For her, the hope is that increased public awareness, stronger support systems, and more inclusive attitudes will lead to a future where children in need are embraced within Korean society.
“Korean society should see us as assets, not discriminate against us by asking, ‘Why don’t you speak Korean?'” she added. “We don’t need pity. We want to hear how Korea is proud of us, how much they want us here, and how much they welcome us.”
Challenges ahead
The NCRC requested 2.4 billion KRW (approximately 1.8 million USD) this year to establish proper storage facilities, but only 1.78 billion KRW (about 1.34 million USD) was approved. A temporary archive has been controversially set up in a former logistics warehouse near Goyang’s Jichuk Station.
“It’s distressing to hear that adoptees’ documents, these irreplaceable pieces of their identity, are sitting in a remote warehouse with poor transportation access,” said Hellen Noh, professor emeritus of social welfare at Soongsil University.
The government has pledged to build a permanent adoption archive in the future, but no timeline has been announced. Meanwhile, access to records remains heavily restricted.
Under current law, adoptees can only obtain personal information about birth parents if the parents are deceased and the request meets a narrowly defined medical or legal threshold.
A constitutional review is currently underway to determine whether such limits violate adoptees’ right to know their origins.
‘Adoption must be the last resort’
For Professor Noh, the deeper issue lies not in how well the adoption system functions but in how little is done to prevent the need for adoption in the first place. “Adoption is not the solution we should be striving for,” she said. “We need to create a society where every family, regardless of its form, has the support to raise their own children.”
She pointed to the legacy of coercion and profit in South Korea’s international adoption system. “Too many children were sent abroad not because it was best for them, but because it sustained institutions and generated revenue,” she said. “That must never happen again.”
She also highlighted the necessity for support services for struggling families, including single parents, disabled caregivers, and low-income households, to prevent children from being separated due to poverty or stigma.
“If a child can grow up safely and lovingly in their birth family, that’s what should happen,” she said. “Only when that is truly impossible should we consider adoption.”
South Korea must also confront its social biases, she added. “When a single mother wants to raise her child, she’s often labeled selfish.

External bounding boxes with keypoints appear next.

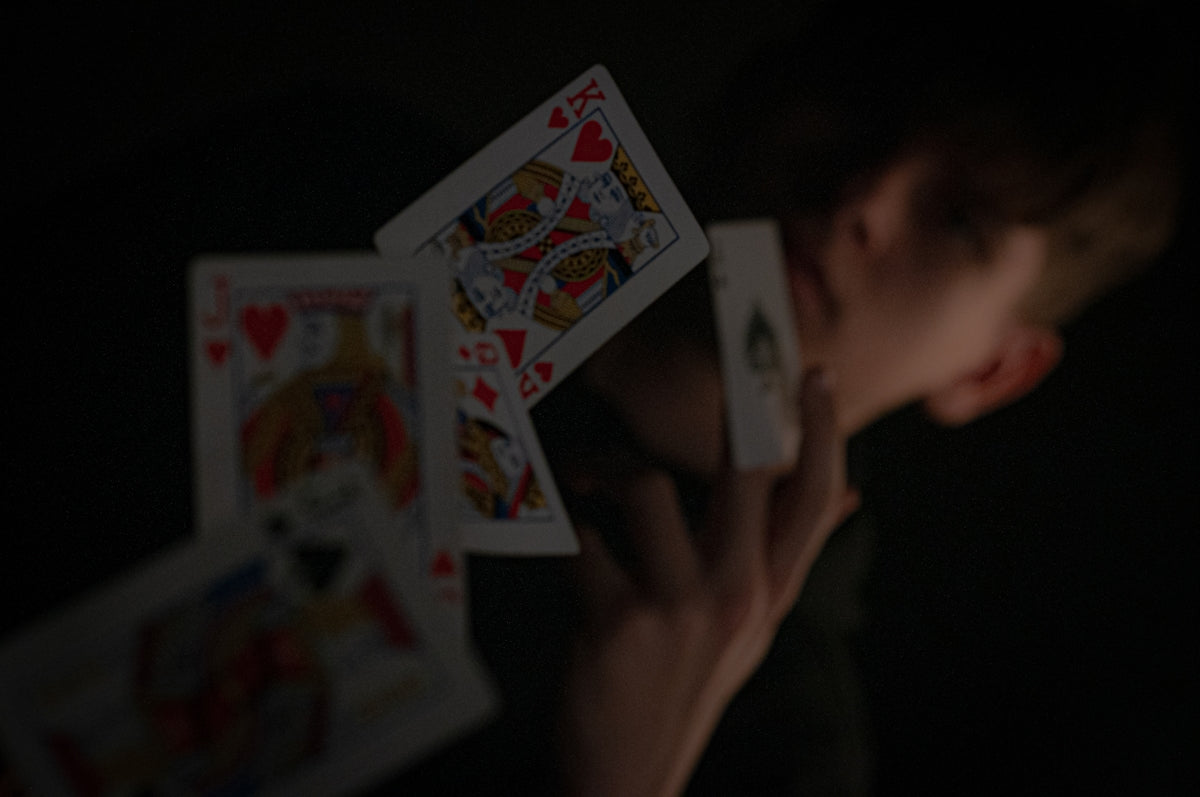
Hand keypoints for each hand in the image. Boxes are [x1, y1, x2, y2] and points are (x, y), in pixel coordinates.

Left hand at [559, 370, 857, 796]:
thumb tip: (850, 500)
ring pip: (645, 487)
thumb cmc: (684, 683)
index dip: (820, 432)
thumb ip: (781, 557)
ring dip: (607, 478)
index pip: (812, 501)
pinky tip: (572, 564)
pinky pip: (581, 538)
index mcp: (769, 594)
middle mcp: (736, 596)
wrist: (626, 772)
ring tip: (593, 490)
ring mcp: (679, 608)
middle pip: (746, 473)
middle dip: (733, 412)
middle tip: (722, 364)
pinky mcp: (618, 619)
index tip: (814, 378)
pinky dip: (567, 540)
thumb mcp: (750, 628)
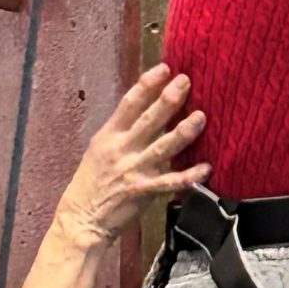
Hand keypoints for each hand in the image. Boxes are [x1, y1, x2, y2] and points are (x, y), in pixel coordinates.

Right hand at [54, 64, 208, 249]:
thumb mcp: (100, 150)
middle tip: (186, 81)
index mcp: (109, 135)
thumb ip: (122, 132)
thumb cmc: (91, 182)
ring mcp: (133, 170)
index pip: (129, 103)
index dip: (147, 84)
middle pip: (149, 120)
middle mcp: (122, 149)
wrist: (82, 219)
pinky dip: (189, 176)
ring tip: (201, 117)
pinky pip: (170, 182)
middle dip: (169, 100)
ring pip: (163, 147)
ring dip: (184, 131)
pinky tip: (206, 168)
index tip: (164, 68)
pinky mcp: (143, 191)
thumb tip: (149, 112)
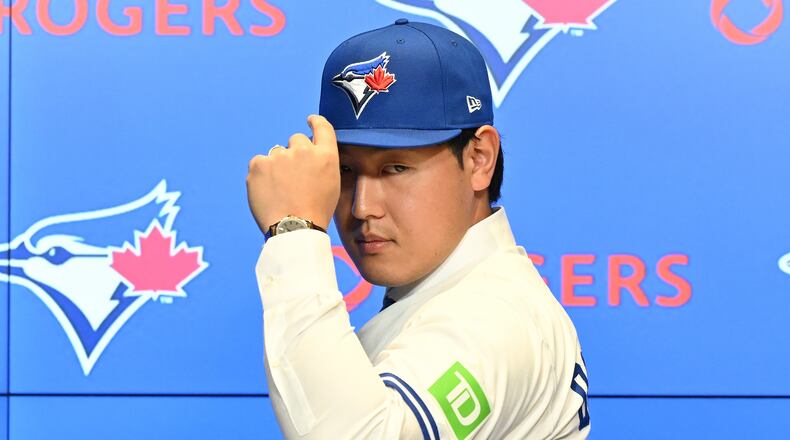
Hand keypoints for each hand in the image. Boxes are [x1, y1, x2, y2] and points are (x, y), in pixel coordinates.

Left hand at [246, 114, 339, 234]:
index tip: (310, 120)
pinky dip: (261, 175)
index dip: (315, 121)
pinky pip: (259, 163)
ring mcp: (279, 156)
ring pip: (276, 153)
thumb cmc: (316, 211)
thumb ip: (322, 163)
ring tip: (280, 190)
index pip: (322, 127)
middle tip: (293, 176)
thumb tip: (311, 155)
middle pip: (296, 140)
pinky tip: (268, 191)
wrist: (294, 229)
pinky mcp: (258, 164)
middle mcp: (303, 150)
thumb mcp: (332, 184)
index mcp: (325, 155)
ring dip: (277, 165)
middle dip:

There’s no celebration, only shame. That has to change.”
The shift to public adoption coincides with South Korea’s long-delayed ratification of the Hague Convention on Intercountry Adoption, which is expected to take effect in late October.
The convention, adopted globally in 1993, aims to prevent child trafficking and ensure ethical standards in international adoptions. Korea joined the treaty in 2013 but failed to ratify it due to misalignment with domestic law, a gap that the 2023 legislation is now addressing.
Still, the road ahead remains uncertain. Many of the reforms will require further legislative action and budgetary support from the new administration following the June 3 presidential election.